BEGIN Data

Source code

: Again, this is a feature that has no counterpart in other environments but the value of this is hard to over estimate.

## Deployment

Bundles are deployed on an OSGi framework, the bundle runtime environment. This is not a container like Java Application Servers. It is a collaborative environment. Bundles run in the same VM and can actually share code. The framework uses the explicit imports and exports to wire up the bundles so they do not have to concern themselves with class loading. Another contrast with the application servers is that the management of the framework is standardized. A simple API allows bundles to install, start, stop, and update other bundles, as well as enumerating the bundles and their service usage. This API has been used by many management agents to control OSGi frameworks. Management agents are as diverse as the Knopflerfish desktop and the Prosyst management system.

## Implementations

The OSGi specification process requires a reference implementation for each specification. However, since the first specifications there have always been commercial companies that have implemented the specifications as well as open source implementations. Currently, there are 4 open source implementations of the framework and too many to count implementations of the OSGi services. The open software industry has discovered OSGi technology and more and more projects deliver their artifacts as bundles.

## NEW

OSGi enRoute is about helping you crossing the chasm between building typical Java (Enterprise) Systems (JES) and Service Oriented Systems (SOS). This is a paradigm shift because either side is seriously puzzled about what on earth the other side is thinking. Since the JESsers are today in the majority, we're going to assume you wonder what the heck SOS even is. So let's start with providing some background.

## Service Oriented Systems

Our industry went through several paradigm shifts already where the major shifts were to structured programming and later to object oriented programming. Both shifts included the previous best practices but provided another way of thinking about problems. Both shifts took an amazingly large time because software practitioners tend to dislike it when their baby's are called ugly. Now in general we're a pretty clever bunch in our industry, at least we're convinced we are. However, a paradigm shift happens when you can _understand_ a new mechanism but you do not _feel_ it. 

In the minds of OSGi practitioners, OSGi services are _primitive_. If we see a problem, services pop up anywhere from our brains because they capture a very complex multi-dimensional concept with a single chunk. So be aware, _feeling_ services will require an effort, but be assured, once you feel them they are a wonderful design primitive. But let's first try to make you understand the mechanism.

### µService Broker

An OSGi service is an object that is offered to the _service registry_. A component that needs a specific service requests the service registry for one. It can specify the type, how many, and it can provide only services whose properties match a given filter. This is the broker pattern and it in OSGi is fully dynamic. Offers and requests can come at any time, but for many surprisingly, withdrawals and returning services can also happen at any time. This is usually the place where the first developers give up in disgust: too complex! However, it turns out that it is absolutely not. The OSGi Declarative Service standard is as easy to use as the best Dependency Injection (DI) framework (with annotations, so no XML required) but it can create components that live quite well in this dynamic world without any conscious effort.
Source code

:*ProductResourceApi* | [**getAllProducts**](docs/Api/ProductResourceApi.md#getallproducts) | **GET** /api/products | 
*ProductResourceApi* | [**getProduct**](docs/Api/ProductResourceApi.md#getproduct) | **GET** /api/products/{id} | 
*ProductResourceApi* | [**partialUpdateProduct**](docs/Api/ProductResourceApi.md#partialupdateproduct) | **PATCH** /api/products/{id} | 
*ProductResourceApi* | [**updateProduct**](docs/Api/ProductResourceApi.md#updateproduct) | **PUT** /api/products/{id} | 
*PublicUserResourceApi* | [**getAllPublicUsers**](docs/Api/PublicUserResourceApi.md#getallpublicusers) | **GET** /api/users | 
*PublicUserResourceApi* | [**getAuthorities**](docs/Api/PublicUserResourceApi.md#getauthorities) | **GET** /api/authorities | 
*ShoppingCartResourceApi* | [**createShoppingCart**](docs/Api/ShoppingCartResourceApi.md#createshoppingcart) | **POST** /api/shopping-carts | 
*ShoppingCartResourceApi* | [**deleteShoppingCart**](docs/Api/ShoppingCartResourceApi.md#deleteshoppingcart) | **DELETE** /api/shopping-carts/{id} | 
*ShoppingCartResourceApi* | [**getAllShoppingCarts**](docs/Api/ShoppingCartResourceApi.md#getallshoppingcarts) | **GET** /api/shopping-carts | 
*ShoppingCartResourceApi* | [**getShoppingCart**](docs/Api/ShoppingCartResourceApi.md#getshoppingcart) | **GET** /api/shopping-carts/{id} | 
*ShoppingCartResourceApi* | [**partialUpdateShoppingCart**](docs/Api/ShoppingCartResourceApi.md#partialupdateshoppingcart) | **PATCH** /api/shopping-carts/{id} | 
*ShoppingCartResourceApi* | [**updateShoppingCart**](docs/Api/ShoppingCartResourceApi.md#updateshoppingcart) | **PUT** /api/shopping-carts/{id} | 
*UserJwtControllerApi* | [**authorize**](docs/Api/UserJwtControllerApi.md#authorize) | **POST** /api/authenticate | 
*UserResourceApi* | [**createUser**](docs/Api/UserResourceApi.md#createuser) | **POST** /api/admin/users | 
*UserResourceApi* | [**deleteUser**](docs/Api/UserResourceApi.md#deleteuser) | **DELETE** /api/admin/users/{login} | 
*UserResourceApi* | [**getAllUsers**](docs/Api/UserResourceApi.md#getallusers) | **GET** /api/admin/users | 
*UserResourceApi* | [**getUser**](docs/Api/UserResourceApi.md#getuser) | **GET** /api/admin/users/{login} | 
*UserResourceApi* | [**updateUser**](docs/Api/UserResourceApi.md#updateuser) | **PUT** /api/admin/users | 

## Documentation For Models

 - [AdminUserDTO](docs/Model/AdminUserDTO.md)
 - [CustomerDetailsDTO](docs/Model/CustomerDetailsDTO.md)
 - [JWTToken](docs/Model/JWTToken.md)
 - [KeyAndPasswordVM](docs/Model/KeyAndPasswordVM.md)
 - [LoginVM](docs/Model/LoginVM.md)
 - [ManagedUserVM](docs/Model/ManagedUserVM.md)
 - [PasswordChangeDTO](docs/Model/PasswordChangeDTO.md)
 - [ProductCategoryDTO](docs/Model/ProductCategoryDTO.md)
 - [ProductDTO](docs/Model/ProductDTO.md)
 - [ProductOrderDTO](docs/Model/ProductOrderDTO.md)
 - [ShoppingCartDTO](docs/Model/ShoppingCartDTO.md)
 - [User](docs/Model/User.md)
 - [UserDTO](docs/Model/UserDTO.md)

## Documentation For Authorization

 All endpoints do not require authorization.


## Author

END Data

__What the task requires__. Each line of the entries above that contains "PublicUserResourceApi" is to be copied.

__Task answer__.
*PublicUserResourceApi* | [**getAllPublicUsers**](docs/Api/PublicUserResourceApi.md#getallpublicusers) | **GET** /api/users | 
*PublicUserResourceApi* | [**getAuthorities**](docs/Api/PublicUserResourceApi.md#getauthorities) | **GET** /api/authorities | 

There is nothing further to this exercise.